The SCP is an option for errors that the IRS considers “insignificant.” However, it also includes errors considered significant if you correct them by the end of the second year following the plan year in which the error occurred. One category of error that is automatically classified as “significant” involves plan document failures, meaning noncompliant provisions within your plan document.

In contrast, IRS Revenue Procedure 2019-19 covers administrative errors, such as plan loan mistakes. For example, using the SCP, instead of the previously required more time consuming and costly VCP method, plan sponsors can now self-correct mistakes involving:

  • Loans exceeding the $50,000 ceiling,
  • Loans with payment schedules beyond the five-year maximum payback period (longer periods are possible if the loan is used to buy a primary residence), and
  • Failure to properly address plan loan defaults.

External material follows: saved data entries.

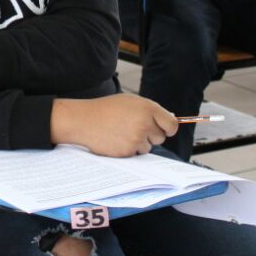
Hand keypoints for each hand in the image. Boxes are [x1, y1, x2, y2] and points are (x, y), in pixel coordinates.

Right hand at [53, 93, 179, 156]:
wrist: (84, 120)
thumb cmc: (105, 110)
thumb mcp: (129, 102)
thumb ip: (149, 110)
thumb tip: (169, 120)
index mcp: (147, 108)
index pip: (171, 124)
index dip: (169, 128)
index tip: (166, 130)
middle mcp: (144, 123)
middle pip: (161, 137)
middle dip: (151, 135)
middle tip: (134, 128)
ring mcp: (136, 138)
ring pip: (148, 147)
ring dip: (139, 143)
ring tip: (122, 132)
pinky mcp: (128, 151)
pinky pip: (136, 154)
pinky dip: (129, 149)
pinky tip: (117, 140)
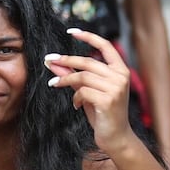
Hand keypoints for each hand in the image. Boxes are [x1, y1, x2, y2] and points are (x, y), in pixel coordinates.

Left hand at [45, 28, 135, 153]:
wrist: (116, 137)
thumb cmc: (103, 113)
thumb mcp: (88, 91)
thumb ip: (75, 76)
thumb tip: (54, 63)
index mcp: (120, 70)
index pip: (105, 46)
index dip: (88, 36)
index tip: (71, 31)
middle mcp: (121, 76)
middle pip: (88, 61)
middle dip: (66, 60)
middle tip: (49, 61)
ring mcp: (116, 88)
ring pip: (83, 76)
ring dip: (65, 80)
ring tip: (55, 84)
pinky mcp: (108, 100)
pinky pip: (83, 92)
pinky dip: (76, 97)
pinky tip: (76, 105)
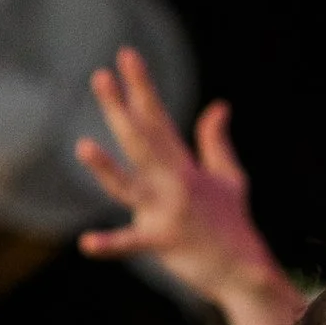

In all three scenarios, unless you’re able to make the necessary correction in time, you must report that the plan participant has received a “deemed distribution.” The amount of money involved then becomes taxable.

Steps to correction

Rev. Proc. 2019-19 spells out the specific steps you need to take to fix the problems to be eligible for the SCP approach. For example, fixing a loan exceeding the $50,000 cap can be addressed if the excess amount is promptly repaid. That’s simple enough, but the revenue procedure spells out three ways that loan payments ― made before your realizing the amount borrowed exceeded the limit ― are applied to reducing the excess principal.

When the loan period exceeds the five-year limit, fixing it in a way that lets you use the SCP involves re-amortizing the loan “over the remaining period of the proper payment period measured from the original date of the loan,” according to the IRS. Thus, for example, if you discovered that a loan was set up with a six-year amortization schedule instead of the maximum of five years, and you make that discovery two years after the loan was made, you’d need to re-amortize the loan so that it’s paid off in three years (bringing the total to five) instead of four.

Make the fix

Using the SCP to fix plan errors is better that addressing them after they’re detected by the IRS in an audit. The agency prefers that you identify your own mistakes and come clean. Check with your plan administrator to ensure that new procedures are put in place to allow you to take advantage of the more liberal self-correction procedures. As with all ERISA rules, the devil is in the details.